# PROBLEM DETAILS:
In the entries below, tally the lines that contain the string "Adhes", then state that number alone.

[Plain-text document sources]
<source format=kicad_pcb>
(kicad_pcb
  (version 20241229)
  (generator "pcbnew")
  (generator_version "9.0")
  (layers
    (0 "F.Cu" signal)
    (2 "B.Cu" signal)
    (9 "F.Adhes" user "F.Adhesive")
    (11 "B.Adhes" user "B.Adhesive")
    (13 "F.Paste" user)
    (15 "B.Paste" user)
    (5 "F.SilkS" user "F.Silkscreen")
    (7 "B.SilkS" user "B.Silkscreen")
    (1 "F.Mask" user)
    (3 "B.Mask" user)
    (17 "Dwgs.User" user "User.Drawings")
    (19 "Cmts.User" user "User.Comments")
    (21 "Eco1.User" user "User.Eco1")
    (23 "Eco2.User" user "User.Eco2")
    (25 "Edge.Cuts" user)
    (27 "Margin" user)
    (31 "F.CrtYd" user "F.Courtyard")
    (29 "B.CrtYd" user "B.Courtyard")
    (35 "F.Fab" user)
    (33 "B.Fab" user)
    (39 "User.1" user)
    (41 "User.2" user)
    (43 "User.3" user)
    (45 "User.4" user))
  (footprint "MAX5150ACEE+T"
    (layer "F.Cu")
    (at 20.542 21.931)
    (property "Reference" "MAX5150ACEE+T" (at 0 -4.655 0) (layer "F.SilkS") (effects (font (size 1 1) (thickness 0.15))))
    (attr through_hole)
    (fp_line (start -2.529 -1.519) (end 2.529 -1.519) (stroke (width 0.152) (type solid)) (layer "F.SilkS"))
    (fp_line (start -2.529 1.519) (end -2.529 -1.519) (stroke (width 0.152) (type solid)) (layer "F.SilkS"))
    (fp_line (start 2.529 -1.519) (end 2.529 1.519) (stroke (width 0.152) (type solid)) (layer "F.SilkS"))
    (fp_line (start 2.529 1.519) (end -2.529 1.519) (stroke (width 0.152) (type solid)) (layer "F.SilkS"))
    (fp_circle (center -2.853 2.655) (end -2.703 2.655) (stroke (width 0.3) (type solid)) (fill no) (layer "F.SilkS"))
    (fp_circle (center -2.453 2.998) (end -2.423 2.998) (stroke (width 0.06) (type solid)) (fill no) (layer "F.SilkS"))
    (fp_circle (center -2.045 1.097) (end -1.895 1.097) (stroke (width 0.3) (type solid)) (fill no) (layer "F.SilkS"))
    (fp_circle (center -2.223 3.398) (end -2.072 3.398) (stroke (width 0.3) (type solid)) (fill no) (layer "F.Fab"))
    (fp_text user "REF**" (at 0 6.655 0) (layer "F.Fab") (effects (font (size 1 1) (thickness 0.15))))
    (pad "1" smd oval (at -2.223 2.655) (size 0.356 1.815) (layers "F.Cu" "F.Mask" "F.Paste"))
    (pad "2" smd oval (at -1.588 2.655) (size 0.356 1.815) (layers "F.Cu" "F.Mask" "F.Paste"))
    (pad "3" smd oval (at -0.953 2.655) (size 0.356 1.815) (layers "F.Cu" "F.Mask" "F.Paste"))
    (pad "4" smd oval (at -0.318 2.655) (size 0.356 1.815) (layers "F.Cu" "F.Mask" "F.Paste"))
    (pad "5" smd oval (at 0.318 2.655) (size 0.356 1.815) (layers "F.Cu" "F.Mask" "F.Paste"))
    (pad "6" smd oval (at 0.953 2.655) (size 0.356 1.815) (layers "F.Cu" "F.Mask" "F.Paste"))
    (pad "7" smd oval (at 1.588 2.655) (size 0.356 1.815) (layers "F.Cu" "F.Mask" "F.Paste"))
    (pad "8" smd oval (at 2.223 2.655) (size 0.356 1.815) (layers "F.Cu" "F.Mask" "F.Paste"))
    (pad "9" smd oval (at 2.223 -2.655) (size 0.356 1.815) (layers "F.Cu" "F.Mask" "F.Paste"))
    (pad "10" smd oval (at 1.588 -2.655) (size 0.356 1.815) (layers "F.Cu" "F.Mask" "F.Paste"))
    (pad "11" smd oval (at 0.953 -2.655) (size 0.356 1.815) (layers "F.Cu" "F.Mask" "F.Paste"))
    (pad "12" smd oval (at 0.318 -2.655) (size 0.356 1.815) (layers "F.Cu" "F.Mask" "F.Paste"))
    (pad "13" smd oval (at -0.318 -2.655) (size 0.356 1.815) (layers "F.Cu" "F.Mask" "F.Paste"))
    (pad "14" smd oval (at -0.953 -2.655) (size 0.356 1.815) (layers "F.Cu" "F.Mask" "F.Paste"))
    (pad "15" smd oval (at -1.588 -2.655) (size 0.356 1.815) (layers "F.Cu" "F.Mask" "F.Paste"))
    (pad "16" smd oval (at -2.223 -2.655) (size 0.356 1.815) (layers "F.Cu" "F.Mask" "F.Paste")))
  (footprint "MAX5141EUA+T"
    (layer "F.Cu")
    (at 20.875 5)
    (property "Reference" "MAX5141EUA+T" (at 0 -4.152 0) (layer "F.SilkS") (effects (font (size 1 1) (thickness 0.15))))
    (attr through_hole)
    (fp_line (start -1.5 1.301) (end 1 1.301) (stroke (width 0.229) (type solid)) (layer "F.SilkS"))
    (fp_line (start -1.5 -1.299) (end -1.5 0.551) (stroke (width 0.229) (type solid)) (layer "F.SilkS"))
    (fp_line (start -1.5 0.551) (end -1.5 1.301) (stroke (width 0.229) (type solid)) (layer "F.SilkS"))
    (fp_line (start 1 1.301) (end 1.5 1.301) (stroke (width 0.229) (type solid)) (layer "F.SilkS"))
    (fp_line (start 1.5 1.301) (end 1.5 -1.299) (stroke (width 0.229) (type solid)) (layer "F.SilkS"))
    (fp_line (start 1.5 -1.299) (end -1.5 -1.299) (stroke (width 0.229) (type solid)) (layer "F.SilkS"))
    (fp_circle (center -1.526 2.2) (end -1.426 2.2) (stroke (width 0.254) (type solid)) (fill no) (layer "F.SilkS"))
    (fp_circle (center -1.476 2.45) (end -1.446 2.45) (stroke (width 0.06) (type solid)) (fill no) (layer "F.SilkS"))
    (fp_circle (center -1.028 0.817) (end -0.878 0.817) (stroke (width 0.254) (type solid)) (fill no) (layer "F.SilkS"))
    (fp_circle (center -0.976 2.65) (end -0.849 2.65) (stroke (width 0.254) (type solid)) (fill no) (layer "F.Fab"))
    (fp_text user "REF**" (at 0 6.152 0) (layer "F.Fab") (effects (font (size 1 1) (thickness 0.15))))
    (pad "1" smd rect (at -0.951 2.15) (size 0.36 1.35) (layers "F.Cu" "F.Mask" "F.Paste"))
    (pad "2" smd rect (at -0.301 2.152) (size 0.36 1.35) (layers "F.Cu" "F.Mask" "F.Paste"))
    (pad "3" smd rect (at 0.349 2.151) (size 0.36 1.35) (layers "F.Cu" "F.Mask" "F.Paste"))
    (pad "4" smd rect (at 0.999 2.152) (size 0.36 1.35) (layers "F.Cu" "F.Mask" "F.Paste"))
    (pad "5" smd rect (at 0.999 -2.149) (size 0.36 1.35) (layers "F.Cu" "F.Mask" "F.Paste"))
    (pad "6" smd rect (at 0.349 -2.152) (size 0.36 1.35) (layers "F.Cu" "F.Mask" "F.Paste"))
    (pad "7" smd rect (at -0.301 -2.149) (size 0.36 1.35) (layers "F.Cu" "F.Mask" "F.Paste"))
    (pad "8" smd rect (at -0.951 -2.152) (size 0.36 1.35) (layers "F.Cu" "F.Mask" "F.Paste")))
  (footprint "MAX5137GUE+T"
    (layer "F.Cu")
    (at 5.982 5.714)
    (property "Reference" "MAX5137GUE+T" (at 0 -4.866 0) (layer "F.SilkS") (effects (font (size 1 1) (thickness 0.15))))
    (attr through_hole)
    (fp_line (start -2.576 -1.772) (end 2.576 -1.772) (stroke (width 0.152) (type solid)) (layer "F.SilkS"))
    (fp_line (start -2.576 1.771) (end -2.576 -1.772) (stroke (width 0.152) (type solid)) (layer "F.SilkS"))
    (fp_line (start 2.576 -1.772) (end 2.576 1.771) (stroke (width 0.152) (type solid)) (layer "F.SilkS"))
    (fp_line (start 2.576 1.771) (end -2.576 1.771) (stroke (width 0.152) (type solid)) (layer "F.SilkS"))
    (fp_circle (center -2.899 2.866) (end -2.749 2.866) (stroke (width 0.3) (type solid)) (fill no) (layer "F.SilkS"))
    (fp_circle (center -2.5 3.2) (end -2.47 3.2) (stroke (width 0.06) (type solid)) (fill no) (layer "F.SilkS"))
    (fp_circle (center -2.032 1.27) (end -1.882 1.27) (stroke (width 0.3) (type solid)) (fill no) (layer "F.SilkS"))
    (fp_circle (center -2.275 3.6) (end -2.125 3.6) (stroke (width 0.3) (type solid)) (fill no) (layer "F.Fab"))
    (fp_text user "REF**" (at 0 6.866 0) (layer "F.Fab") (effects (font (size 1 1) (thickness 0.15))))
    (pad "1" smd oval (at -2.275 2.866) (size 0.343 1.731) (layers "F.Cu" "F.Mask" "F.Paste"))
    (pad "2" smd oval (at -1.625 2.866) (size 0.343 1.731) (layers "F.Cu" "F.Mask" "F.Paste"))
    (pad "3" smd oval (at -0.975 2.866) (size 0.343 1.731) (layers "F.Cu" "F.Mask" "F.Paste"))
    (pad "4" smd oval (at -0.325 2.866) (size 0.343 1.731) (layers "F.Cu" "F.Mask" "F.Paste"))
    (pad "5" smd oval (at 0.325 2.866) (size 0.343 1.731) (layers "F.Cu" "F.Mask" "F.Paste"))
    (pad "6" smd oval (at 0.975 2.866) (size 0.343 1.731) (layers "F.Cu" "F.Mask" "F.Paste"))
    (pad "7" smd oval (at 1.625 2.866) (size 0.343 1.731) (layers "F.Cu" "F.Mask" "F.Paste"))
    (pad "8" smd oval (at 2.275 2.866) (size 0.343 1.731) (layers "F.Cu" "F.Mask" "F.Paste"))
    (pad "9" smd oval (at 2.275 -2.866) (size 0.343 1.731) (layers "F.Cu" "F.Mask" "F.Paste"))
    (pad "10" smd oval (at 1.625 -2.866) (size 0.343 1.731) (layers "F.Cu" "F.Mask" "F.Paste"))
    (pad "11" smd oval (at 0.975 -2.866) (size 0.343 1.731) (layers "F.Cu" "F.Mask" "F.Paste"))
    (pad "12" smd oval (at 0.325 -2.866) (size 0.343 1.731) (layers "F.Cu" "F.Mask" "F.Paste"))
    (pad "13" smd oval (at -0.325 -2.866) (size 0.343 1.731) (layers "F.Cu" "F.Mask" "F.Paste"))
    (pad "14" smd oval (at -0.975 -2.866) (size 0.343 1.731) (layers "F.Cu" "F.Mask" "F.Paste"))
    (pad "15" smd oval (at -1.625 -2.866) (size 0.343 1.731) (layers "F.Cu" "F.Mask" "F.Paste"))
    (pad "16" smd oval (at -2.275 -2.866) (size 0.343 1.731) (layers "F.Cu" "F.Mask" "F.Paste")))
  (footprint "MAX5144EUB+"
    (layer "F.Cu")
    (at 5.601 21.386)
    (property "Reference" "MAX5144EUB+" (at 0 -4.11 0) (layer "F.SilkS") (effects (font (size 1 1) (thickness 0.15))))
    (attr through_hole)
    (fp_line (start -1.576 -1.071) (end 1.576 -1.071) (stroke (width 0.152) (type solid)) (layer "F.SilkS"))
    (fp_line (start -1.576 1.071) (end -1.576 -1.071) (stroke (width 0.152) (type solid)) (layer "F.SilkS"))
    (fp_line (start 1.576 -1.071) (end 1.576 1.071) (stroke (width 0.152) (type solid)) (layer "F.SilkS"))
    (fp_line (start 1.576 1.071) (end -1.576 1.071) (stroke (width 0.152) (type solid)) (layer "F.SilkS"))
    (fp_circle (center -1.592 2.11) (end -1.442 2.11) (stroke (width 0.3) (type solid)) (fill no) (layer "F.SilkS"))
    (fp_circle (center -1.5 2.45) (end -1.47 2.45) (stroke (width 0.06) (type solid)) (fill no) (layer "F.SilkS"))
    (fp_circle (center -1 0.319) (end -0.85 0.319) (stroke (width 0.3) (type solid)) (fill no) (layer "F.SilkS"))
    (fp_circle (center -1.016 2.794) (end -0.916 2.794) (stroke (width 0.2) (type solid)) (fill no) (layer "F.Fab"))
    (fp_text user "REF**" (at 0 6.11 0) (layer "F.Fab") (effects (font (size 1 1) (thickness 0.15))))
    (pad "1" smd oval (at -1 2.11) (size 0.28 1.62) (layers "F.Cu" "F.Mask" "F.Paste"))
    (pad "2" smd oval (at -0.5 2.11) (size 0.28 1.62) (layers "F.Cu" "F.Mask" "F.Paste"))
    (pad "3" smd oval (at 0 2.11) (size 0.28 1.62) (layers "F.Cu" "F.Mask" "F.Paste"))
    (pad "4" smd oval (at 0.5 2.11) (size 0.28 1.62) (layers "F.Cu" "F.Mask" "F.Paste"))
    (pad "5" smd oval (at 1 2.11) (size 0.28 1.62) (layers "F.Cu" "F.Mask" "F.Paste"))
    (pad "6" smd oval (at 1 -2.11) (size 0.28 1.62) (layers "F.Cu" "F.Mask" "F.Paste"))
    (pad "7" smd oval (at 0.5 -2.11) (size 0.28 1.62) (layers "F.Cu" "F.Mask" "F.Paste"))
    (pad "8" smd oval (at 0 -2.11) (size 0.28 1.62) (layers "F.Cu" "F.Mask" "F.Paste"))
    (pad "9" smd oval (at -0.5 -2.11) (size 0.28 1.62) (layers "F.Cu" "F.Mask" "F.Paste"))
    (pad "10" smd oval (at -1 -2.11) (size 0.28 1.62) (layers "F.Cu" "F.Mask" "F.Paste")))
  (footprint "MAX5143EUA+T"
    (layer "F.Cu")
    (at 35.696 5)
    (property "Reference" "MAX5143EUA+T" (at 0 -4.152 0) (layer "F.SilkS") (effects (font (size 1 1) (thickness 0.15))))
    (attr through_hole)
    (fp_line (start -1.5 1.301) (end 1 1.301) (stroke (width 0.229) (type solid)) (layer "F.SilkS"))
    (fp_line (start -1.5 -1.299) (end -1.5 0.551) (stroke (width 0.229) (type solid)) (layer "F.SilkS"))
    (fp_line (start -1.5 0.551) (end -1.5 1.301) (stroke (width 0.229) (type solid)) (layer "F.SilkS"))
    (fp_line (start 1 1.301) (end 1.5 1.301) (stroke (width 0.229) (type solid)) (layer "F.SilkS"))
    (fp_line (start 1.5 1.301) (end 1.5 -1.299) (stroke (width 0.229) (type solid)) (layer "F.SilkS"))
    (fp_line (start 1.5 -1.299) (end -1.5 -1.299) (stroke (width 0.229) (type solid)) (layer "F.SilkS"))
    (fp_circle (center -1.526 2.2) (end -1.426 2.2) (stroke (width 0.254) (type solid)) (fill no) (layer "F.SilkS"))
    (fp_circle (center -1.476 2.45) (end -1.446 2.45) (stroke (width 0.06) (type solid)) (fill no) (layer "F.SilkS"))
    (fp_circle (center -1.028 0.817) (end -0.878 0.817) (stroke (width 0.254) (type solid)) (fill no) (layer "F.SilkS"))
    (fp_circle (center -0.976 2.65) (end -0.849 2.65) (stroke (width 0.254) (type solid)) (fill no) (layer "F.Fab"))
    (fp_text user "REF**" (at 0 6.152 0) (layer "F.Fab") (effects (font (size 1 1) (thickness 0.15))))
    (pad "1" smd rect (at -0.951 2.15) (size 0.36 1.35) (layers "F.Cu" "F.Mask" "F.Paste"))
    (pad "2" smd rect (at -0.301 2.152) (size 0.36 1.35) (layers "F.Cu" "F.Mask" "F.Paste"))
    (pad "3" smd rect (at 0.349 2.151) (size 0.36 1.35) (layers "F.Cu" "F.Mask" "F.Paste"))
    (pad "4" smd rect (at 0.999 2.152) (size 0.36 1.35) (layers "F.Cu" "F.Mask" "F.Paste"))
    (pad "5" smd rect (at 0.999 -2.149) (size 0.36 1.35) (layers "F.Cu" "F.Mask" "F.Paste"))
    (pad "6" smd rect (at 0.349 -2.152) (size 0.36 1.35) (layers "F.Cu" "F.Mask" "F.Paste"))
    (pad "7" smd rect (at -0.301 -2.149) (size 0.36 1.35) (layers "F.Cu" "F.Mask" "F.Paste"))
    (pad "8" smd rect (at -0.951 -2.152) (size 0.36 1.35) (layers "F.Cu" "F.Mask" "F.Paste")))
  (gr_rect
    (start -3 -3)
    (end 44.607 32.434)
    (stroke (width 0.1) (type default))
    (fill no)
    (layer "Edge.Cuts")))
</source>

# RESULT FOR THIS EXERCISE:
2